TITLE:
Honesty, power and bootstrapping in composite interval quantitative trait locus mapping
AUTHORS:
Philip M. Service
KEYWORDS:
Composite Interval Mapping; QTL Cartographer; Selective Genotyping; Power; Bootstrap; Permutation Test; False Discovery Rate
JOURNAL NAME:
Open Journal of Genetics,
Vol.3 No.2,
June
25,
2013
ABSTRACT:
In a typical composite interval mapping experiment,
the probability of obtaining false QTL is likely to be at least an order of
magnitude greater than the nominal experiment-wise Type I error rate, as set by
permutation test. F2 mapping crosses were simulated with three
different genetic maps. Each map contained ten QTL on either three, six or
twelve linkage groups. QTL effects were additive only, and heritability was
50%. Each linkage group had 11 evenly-spaced (10 cM) markers. Selective genotyping was used.

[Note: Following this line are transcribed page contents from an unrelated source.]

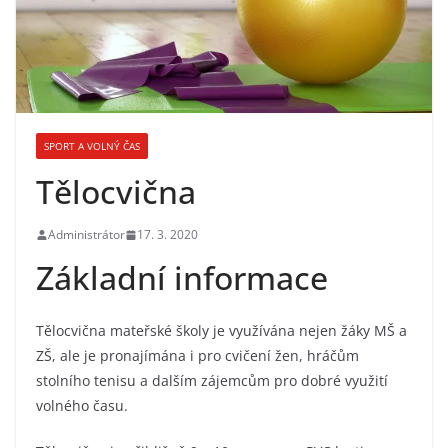
SPORT A VOLNÝ ČAS
Tělocvična
Administrátor
17. 3. 2020
Základní informace
Tělocvična mateřské školy je využívána nejen žáky MŠ a
ZŠ, ale je pronajímána i pro cvičení žen, hráčům
stolního tenisu a dalším zájemcům pro dobré využití
volného času.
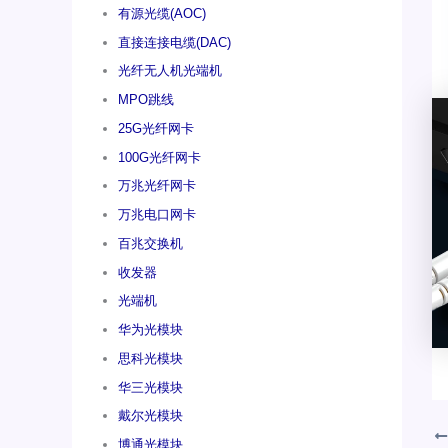
有源光缆(AOC)
直接连接电缆(DAC)
光纤无人机光端机
MPO跳线
25G光纤网卡
100G光纤网卡
万兆光纤网卡
万兆电口网卡
百兆交换机
收发器
光端机
华为光模块
思科光模块
华三光模块
戴尔光模块
博通光模块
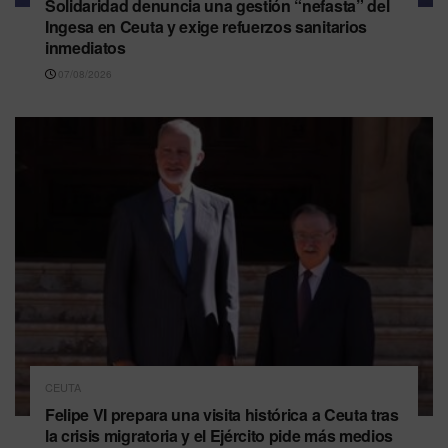
Solidaridad denuncia una gestión “nefasta” del
Ingesa en Ceuta y exige refuerzos sanitarios
inmediatos
07/08/2026
CEUTA
Felipe VI prepara una visita histórica a Ceuta tras
la crisis migratoria y el Ejército pide más medios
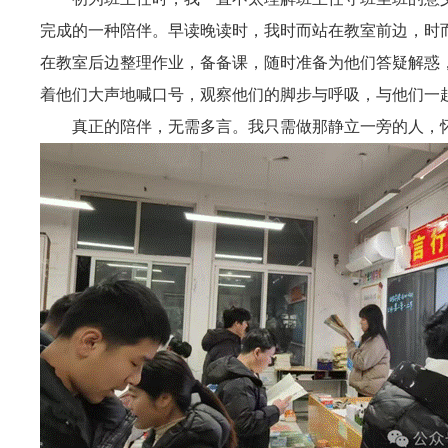
完成的一种陪伴。早读晚读时，我时而站在教室前边，时
在教室后边整理作业，备备课，随时准备为他们答疑解惑
着他们大声地喊口号，观察他们的脚步与呼吸，与他们一
真正的陪伴，无需多言。我只需做那静立一旁的人，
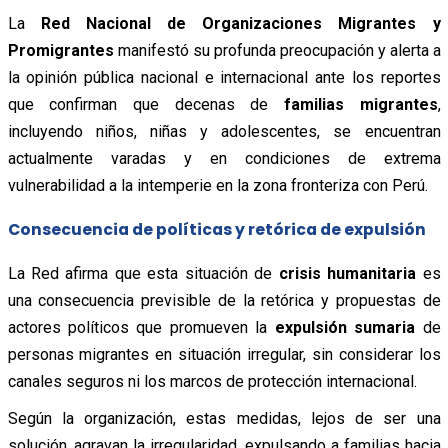
La
Red Nacional de Organizaciones Migrantes y
Promigrantes
manifestó su profunda preocupación y alerta a
la opinión pública nacional e internacional ante los reportes
que confirman que decenas de
familias migrantes
,
incluyendo niños, niñas y adolescentes, se encuentran
actualmente varadas y en condiciones de extrema
vulnerabilidad a la intemperie en la zona fronteriza con Perú.
Consecuencia de políticas y retórica de expulsión
La Red afirma que esta situación de
crisis humanitaria
es
una consecuencia previsible de la retórica y propuestas de
actores políticos que promueven la
expulsión sumaria
de
personas migrantes en situación irregular, sin considerar los
canales seguros ni los marcos de protección internacional.
Según la organización, estas medidas, lejos de ser una
solución, agravan la irregularidad, expulsando a familias hacia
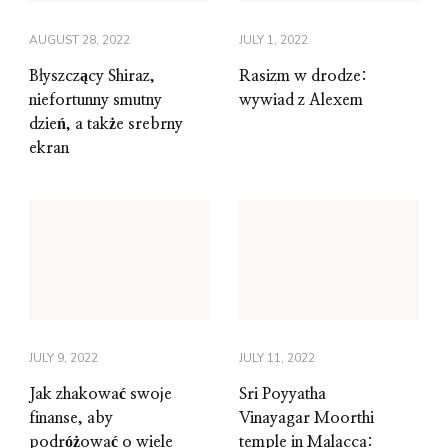
AUGUST 28, 2022
JULY 1, 2022
Błyszczący Shiraz,
Rasizm w drodze:
niefortunny smutny
wywiad z Alexem
dzień, a także srebrny
ekran
JULY 9, 2022
JULY 11, 2022
Jak zhakować swoje
Sri Poyyatha
finanse, aby
Vinayagar Moorthi
podróżować o wiele
temple in Malacca:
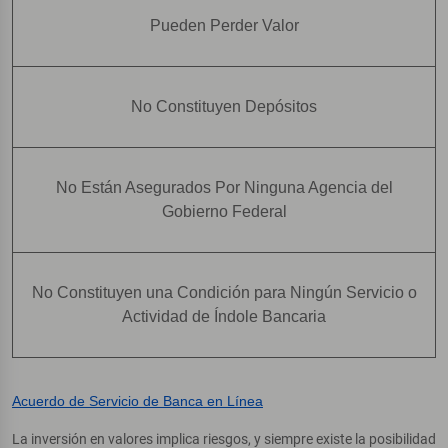
Pueden Perder Valor
No Constituyen Depósitos
No Están Asegurados Por Ninguna Agencia del
Gobierno Federal
No Constituyen una Condición para Ningún Servicio o
Actividad de Índole Bancaria
Acuerdo de Servicio de Banca en Línea
La inversión en valores implica riesgos, y siempre existe la posibilidad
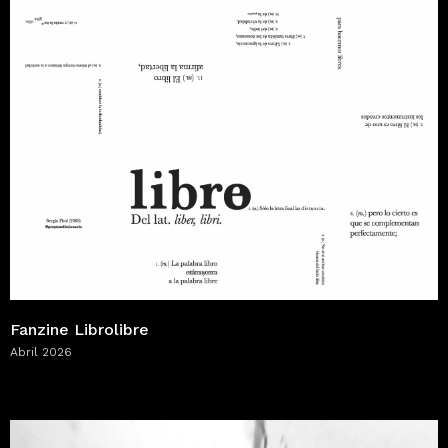
Fanzine Librolibre
Abril 2026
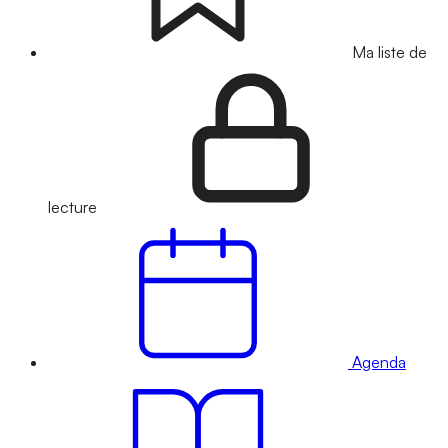
Ma liste de
lecture
Agenda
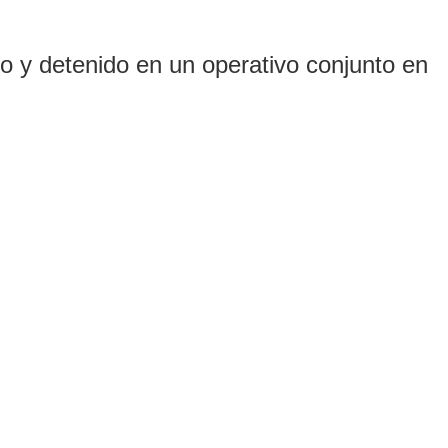
o y detenido en un operativo conjunto en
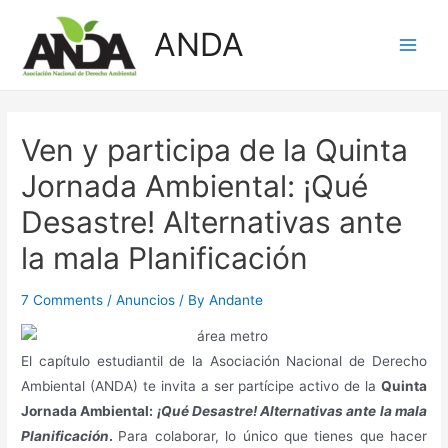
Skip
ANDA
to
Main
content
Men
Ven y participa de la Quinta
Jornada Ambiental: ¡Qué
Desastre! Alternativas ante
la mala Planificación
7 Comments
/
Anuncios
/ By
Andante
El capítulo estudiantil de la Asociación Nacional de Derecho
Ambiental (ANDA) te invita a ser partícipe activo de la
Quinta
Jornada Ambiental:
¡Qué Desastre! Alternativas ante la mala
Planificación
.
Para colaborar, lo único que tienes que hacer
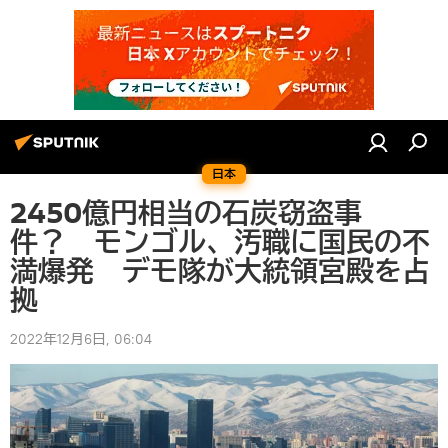
日本
2450億円相当の石炭窃盗事
件？ モンゴル、汚職に国民の不
満爆発 デモ隊が大統領宮殿を占
拠
2022年12月6日, 06:04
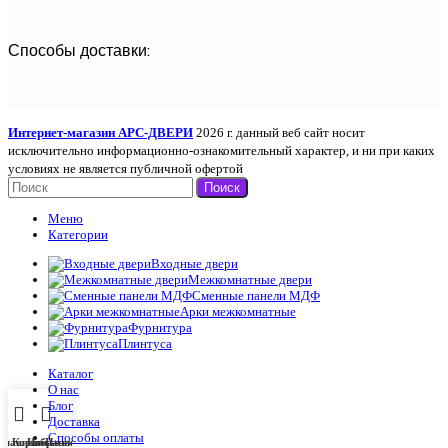
Способы доставки:
Интернет-магазин АРС-ДВЕРИ
2026 г. данный веб сайт носит
исключительно информационно-ознакомительный характер, и ни при каких
условиях не является публичной офертой
Поиск
Меню
Категории
Входные двери
Межкомнатные двери
Сменные панели МДФ
Арки межкомнатные
Фурнитура
Плинтуса
Каталог
О нас
Блог
Доставка
Способы оплаты
Главная
Корзина
Избранное
Позвонить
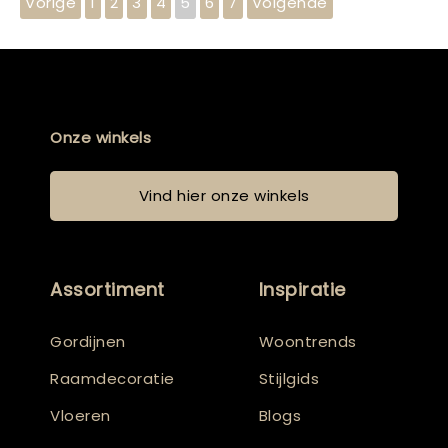
Vorige
1
2
3
4
5
6
7
Volgende
Onze winkels
Vind hier onze winkels
Assortiment
Inspiratie
Gordijnen
Woontrends
Raamdecoratie
Stijlgids
Vloeren
Blogs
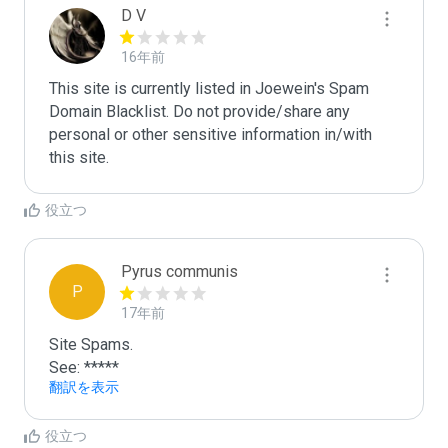
D V
16年前
This site is currently listed in Joewein's Spam 
Domain Blacklist. Do not provide/share any 
personal or other sensitive information in/with 
this site.
役立つ
Pyrus communis
P
17年前
Site Spams.

See: *****
翻訳を表示
役立つ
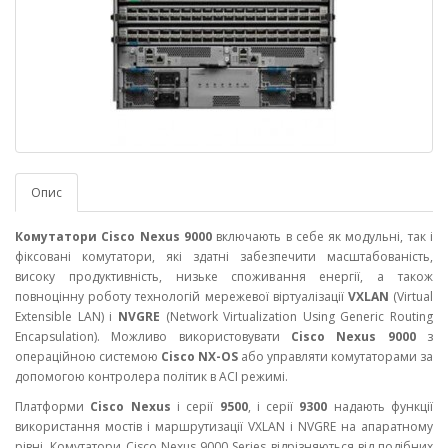
Опис
Комутатори Cisco Nexus 9000
включають в себе як модульні, так і
фіксовані комутатори, які здатні забезпечити масштабованість,
високу продуктивність, низьке споживання енергії, а також
повноцінну роботу технологій мережевої віртуалізації
VXLAN
(Virtual
Extensible LAN) і
NVGRE
(Network Virtualization Using Generic Routing
Encapsulation). Можливо використовувати
Cisco Nexus 9000
з
операційною системою
Cisco NX-OS
або управляти комутаторами за
допомогою контролера політик в ACI режимі.
Платформи
Cisco Nexus
і серії
9500
, і серії
9300
надають функції
використання мостів і маршрутизації VXLAN і NVGRE на апаратному
рівні. Комутатори Cisco Nexus 9000 Series відрізняються від подібних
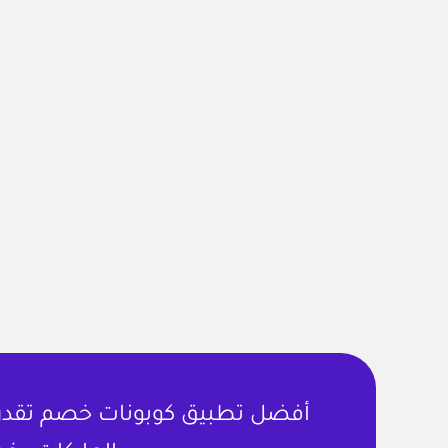
أفضل تطبيق كوبونات خصم تقدر ت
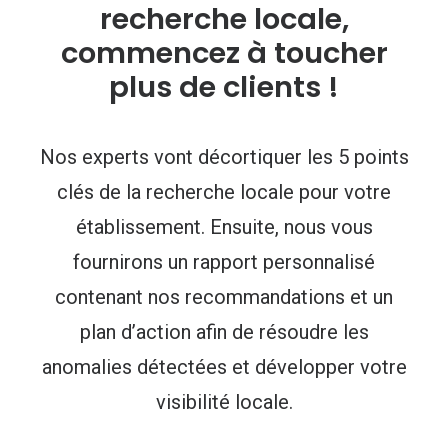
recherche locale,
commencez à toucher
plus de clients !
Nos experts vont décortiquer les 5 points
clés de la recherche locale pour votre
établissement. Ensuite, nous vous
fournirons un rapport personnalisé
contenant nos recommandations et un
plan d’action afin de résoudre les
anomalies détectées et développer votre
visibilité locale.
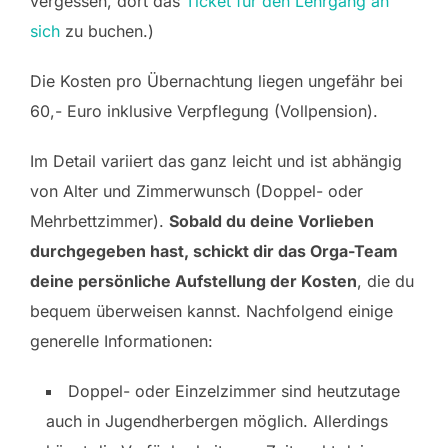
vergessen, dort das
Ticket für den Lehrgang an
sich
zu buchen.)
Die Kosten pro Übernachtung liegen ungefähr bei
60,- Euro inklusive Verpflegung (Vollpension).
Im Detail variiert das ganz leicht und ist abhängig
von Alter und Zimmerwunsch (Doppel- oder
Mehrbettzimmer).
Sobald du deine Vorlieben
durchgegeben hast, schickt dir das Orga-Team
deine persönliche Aufstellung der Kosten
, die du
bequem überweisen kannst. Nachfolgend einige
generelle Informationen:
Doppel- oder Einzelzimmer sind heutzutage
auch in Jugendherbergen möglich. Allerdings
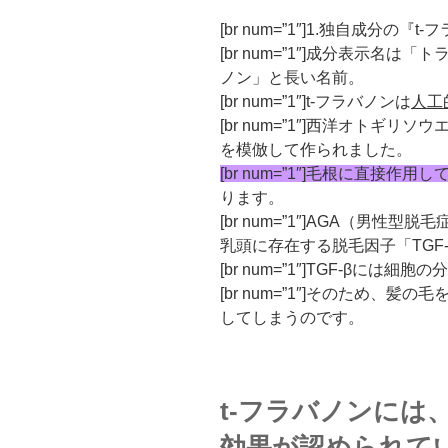
[br num=”1″]1.独自成分の『
t-
[br num=”1″]成分表示名は「
トラ
ノン
」と長い名前。
[br num=”1″]t-フラバノンは
人工
[br num=”1″]西洋オトギ
を模倣して作られました。
[br num=”1″]毛根に直接
ります。
[br num=”1″]AGA（男
乳頭に存在する脱毛因子「TGF
[br num=”1″]TGF-βに
[br num=”1″]そのため、
してしまうのです。
t-フラバノンには、
効果が認められて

Simulated data were analyzed by composite interval mapping with the Zmapqtl program
of QTL Cartographer. False positives were minimized by using the largest
feasible number of markers to control genetic background effects. Bootstrapping
was then used to recover mapping power lost to the large number of conditioning
markers. Bootstrapping is shown to be a useful tool for QTL discovery, although
it can also produce false positives. Quantitative bootstrap support—the
proportion of bootstrap replicates in which a significant likelihood maximum occurred
in a given marker interval—was positively correlated with the probability that
the likelihood maxima revealed a true QTL. X-linked QTL were detected with much
lower power than autosomal QTL. It is suggested that QTL mapping experiments
should be supported by accompanying simulations that replicate the marker map,
crossing design, sample size, and method of analysis used for the actual experiment.